▶ **What you will do**
All lines from the opening of the entries below through the line containing "Workshop sa Ivanom" must be output exactly as they appear, with no other lines.
Top of Data extracts
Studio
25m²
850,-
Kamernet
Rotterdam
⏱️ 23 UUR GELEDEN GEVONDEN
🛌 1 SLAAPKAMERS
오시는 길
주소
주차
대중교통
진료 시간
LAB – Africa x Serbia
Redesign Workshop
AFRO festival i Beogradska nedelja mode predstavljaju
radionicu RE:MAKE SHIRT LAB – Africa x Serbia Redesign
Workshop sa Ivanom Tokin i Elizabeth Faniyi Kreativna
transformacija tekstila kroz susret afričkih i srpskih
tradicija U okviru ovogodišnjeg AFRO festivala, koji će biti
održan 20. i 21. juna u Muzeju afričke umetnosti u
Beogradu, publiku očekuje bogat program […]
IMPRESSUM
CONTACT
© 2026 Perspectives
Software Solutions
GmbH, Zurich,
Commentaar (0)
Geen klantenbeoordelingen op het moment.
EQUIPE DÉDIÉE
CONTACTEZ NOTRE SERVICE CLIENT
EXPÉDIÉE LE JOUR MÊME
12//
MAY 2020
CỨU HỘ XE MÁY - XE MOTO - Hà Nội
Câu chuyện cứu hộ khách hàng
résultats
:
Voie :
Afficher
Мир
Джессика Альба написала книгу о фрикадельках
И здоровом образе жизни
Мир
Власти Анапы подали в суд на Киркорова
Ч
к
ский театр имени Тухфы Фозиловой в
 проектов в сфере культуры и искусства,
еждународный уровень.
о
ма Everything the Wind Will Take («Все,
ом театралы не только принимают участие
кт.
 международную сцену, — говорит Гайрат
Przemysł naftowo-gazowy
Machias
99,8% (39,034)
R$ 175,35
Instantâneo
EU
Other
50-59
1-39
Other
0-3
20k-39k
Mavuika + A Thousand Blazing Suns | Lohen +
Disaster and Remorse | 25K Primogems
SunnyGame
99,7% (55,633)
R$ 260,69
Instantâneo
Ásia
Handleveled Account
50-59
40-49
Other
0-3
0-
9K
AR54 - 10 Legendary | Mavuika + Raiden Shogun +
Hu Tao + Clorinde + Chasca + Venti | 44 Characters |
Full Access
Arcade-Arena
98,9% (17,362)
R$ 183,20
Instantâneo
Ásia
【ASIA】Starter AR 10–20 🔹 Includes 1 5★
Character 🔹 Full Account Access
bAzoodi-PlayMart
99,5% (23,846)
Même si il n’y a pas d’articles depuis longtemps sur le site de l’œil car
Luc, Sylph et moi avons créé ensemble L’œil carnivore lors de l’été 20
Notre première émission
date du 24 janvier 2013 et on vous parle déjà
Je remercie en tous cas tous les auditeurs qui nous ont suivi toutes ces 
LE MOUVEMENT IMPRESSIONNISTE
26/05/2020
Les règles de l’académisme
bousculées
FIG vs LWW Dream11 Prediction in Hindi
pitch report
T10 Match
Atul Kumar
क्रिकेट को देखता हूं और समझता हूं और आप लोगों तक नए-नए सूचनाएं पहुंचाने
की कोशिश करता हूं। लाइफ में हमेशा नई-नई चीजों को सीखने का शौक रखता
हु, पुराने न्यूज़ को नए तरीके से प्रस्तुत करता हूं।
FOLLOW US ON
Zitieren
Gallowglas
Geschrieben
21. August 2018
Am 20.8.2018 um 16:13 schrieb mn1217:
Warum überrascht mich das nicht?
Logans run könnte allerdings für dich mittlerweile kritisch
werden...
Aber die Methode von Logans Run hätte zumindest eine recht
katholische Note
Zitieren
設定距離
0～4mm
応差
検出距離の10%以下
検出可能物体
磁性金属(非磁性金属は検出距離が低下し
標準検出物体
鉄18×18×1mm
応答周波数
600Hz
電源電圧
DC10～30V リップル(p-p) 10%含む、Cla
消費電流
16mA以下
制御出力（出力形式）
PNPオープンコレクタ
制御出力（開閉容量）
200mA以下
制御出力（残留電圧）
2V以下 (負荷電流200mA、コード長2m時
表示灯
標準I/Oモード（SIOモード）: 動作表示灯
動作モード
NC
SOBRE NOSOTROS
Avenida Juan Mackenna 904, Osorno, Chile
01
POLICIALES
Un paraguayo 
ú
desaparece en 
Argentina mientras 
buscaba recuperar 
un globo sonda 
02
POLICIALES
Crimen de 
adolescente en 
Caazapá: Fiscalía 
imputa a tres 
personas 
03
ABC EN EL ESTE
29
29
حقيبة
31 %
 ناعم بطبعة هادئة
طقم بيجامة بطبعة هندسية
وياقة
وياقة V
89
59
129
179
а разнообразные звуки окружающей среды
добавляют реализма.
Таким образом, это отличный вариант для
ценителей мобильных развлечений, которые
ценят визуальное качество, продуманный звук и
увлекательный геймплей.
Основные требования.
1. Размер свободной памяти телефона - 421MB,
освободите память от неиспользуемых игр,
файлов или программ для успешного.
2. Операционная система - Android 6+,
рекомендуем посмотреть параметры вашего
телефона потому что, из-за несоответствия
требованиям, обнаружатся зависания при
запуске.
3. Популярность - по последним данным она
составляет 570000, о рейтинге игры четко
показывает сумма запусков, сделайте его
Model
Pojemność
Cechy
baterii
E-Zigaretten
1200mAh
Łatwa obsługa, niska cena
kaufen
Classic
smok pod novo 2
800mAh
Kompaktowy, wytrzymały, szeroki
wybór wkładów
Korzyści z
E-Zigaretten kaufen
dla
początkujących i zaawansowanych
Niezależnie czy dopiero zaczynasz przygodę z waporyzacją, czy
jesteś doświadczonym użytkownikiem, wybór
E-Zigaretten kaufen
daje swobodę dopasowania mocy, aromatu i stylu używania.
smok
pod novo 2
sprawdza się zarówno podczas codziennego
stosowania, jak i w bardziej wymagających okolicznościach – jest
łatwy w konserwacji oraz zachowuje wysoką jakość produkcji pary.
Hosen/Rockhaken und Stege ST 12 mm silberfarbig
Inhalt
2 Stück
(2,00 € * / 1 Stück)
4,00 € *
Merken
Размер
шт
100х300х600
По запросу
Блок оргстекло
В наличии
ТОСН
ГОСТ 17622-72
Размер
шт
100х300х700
Bottom of Data extracts
▶ **Response area**
Studio
25m²
850,-
Kamernet
Rotterdam
⏱️ 23 UUR GELEDEN GEVONDEN
🛌 1 SLAAPKAMERS
오시는 길
주소
주차
대중교통
진료 시간
LAB – Africa x Serbia
Redesign Workshop
AFRO festival i Beogradska nedelja mode predstavljaju
radionicu RE:MAKE SHIRT LAB – Africa x Serbia Redesign
Workshop sa Ivanom Tokin i Elizabeth Faniyi Kreativna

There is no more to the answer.